Why Comprehensive Coverage Matters
The findings underline that insurance adequacy is not just about headline coverage amounts. Policies that offer higher sums insured, no-claim bonus benefits, absence of sub-limits, and access to a wide cashless hospital networksignificantly reduce financial stress during cancer treatment.
Additionally, critical illness–specific covers and continuity benefits play a vital role in supporting patients through long and uncertain treatment journeys, ensuring that medical decisions are not compromised by financial constraints.
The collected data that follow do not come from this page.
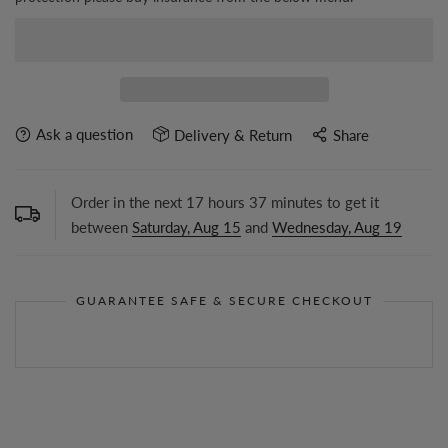
Ask a question
Delivery & Return
Share
Order in the next
17
hours
37
minutes to get it
between
Saturday, Aug 15
and
Wednesday, Aug 19
GUARANTEE SAFE & SECURE CHECKOUT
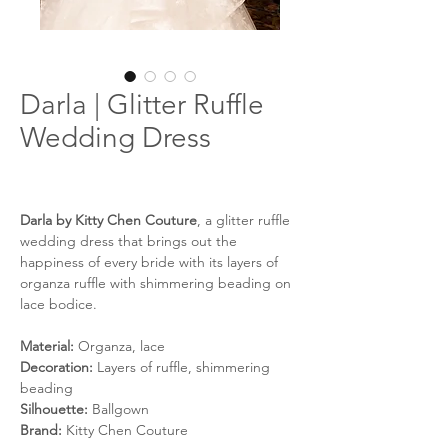
Darla | Glitter Ruffle
Wedding Dress
Darla by Kitty Chen Couture
, a glitter ruffle
wedding dress that brings out the
happiness of every bride with its layers of
organza ruffle with shimmering beading on
lace bodice.
Material:
Organza, lace
Decoration:
Layers of ruffle, shimmering
beading
Silhouette:
Ballgown
Brand:
Kitty Chen Couture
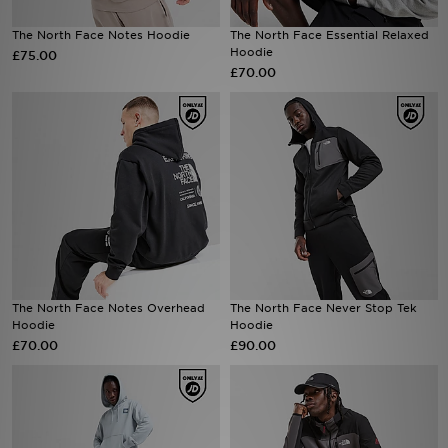
The North Face Notes Hoodie
The North Face Essential Relaxed
Sports
Hoodie
£75.00
£70.00
My JD
The North Face Notes Overhead
The North Face Never Stop Tek
Hoodie
Hoodie
£70.00
£90.00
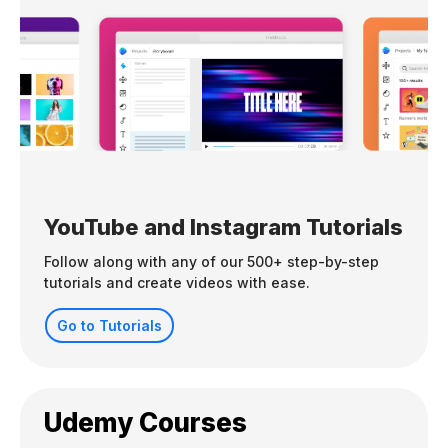
YouTube and Instagram Tutorials
Follow along with any of our 500+ step-by-step
tutorials and create videos with ease.
Go to Tutorials
Udemy Courses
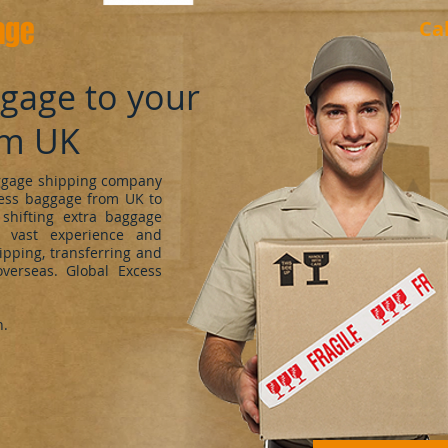
age
Ca
ggage to your
om UK
uggage shipping company
cess baggage from UK to
shifting extra baggage
 vast experience and
ipping, transferring and
verseas. Global Excess
h.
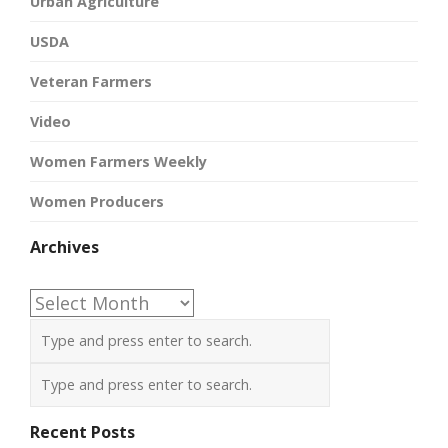
Urban Agriculture
USDA
Veteran Farmers
Video
Women Farmers Weekly
Women Producers
Archives
Archives
Recent Posts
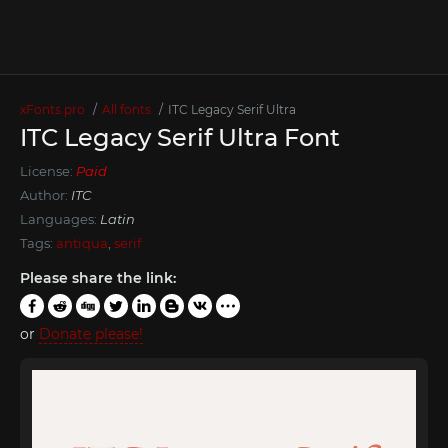
xFonts.pro
All fonts
ITC Legacy Serif Ultra
ITC Legacy Serif Ultra Font
License:
Paid
Author:
ITC
Languages:
Latin
Tags:
antiqua
,
serif
Please share the link:
or
Donate please!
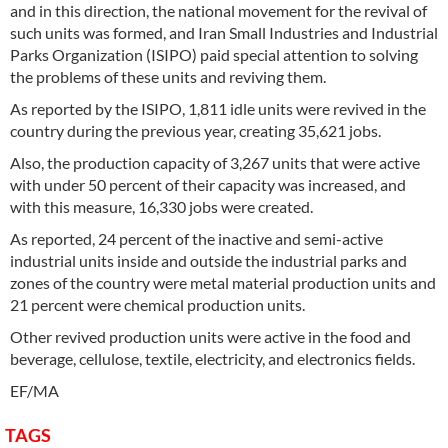
and in this direction, the national movement for the revival of
such units was formed, and Iran Small Industries and Industrial
Parks Organization (ISIPO) paid special attention to solving
the problems of these units and reviving them.
As reported by the ISIPO, 1,811 idle units were revived in the
country during the previous year, creating 35,621 jobs.
Also, the production capacity of 3,267 units that were active
with under 50 percent of their capacity was increased, and
with this measure, 16,330 jobs were created.
As reported, 24 percent of the inactive and semi-active
industrial units inside and outside the industrial parks and
zones of the country were metal material production units and
21 percent were chemical production units.
Other revived production units were active in the food and
beverage, cellulose, textile, electricity, and electronics fields.
EF/MA
TAGS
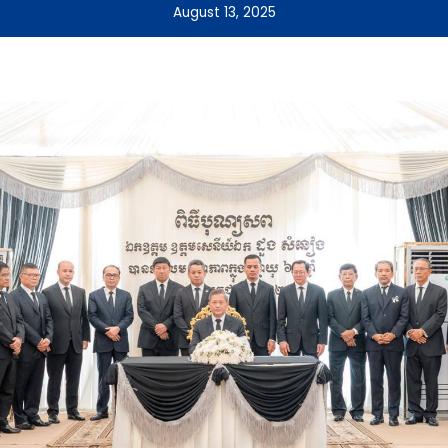
August 13, 2025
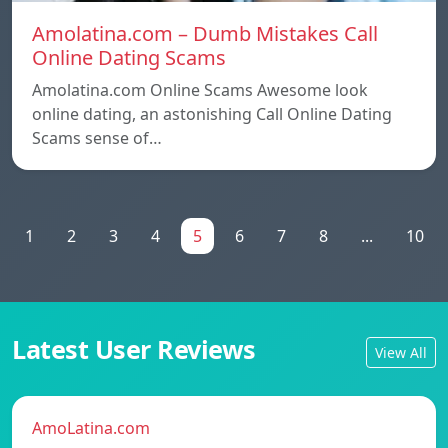
Amolatina.com – Dumb Mistakes Call
Online Dating Scams
Amolatina.com Online Scams Awesome look
online dating, an astonishing Call Online Dating
Scams sense of…
1
2
3
4
5
6
7
8
...
10
Latest User Reviews
View All
AmoLatina.com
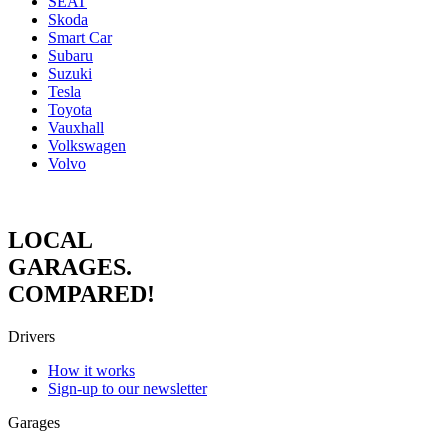
SEAT
Skoda
Smart Car
Subaru
Suzuki
Tesla
Toyota
Vauxhall
Volkswagen
Volvo
LOCAL
GARAGES.
COMPARED!
Drivers
How it works
Sign-up to our newsletter
Garages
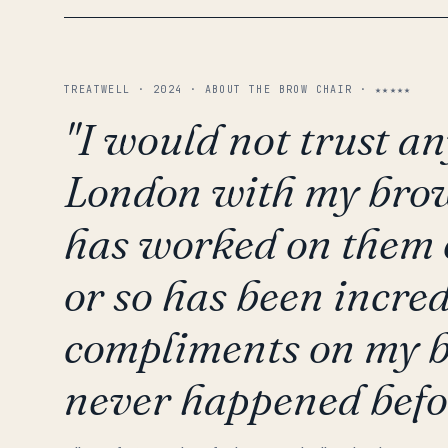
TREATWELL · 2024 · ABOUT THE BROW CHAIR · ★★★★★
"I would not trust an
London with my brow
has worked on them o
or so has been incredi
compliments on my b
never happened befo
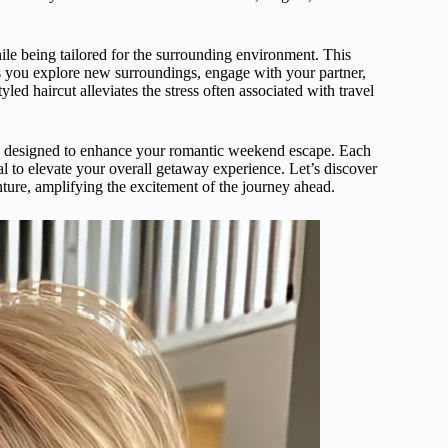
ile being tailored for the surrounding environment. This
as you explore new surroundings, engage with your partner,
ed haircut alleviates the stress often associated with travel
cuts designed to enhance your romantic weekend escape. Each
ial to elevate your overall getaway experience. Let’s discover
nture, amplifying the excitement of the journey ahead.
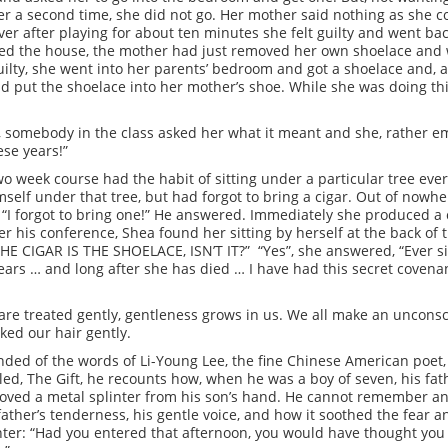
her a second time, she did not go. Her mother said nothing as she
er after playing for about ten minutes she felt guilty and went bac
red the house, the mother had just removed her own shoelace and w
guilty, she went into her parents’ bedroom and got a shoelace and
nd put the shoelace into her mother’s shoe. While she was doing th
y, somebody in the class asked her what it meant and she, rather em
ese years!”
two week course had the habit of sitting under a particular tree ev
mself under that tree, but had forgot to bring a cigar. Out of now
 “I forgot to bring one!” He answered. Immediately she produced a c
r his conference, Shea found her sitting by herself at the back of
HE CIGAR IS THE SHOELACE, ISN’T IT?” “Yes”, she answered, “Ever s
ears … and long after she has died … I have had this secret covenant
re treated gently, gentleness grows in us. We all make an unconsc
ked our hair gently.
inded of the words of Li-Young Lee, the fine Chinese American poet,
led, The Gift, he recounts how, when he was a boy of seven, his fath
moved a metal splinter from his son’s hand. He cannot remember any
ather’s tenderness, his gentle voice, and how it soothed the fear a
inter: “Had you entered that afternoon, you would have thought yo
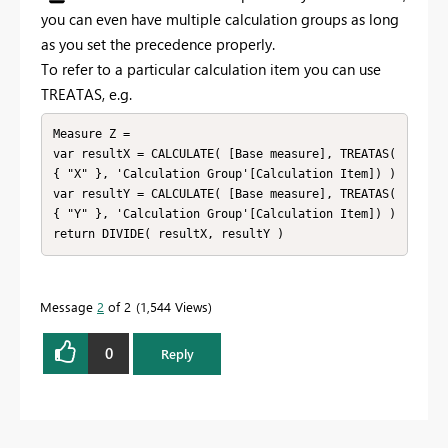
you can even have multiple calculation groups as long
as you set the precedence properly.
To refer to a particular calculation item you can use
TREATAS, e.g.
Measure Z =

var resultX = CALCULATE( [Base measure], TREATAS( 
{ "X" }, 'Calculation Group'[Calculation Item]) )

var resultY = CALCULATE( [Base measure], TREATAS( 
{ "Y" }, 'Calculation Group'[Calculation Item]) )

return DIVIDE( resultX, resultY )
Message
2
of 2
1,544 Views
0
Reply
A Wake-Up Call for Households and Policymakers
As cancer incidence rises and survival rates improve, more patients are living longer with the disease—often requiring extended and expensive care. The Care Health Insurance data serves as a stark reminder that without adequate financial planning, medical progress can inadvertently translate into deeper economic distress.
On World Cancer Awareness Day, the message is clear: early detection saves lives, but adequate insurance saves families. For policymakers, insurers and consumers alike, the challenge ahead lies in aligning health coverage with the real, evolving cost of cancer care in India—before the burden becomes unmanageable.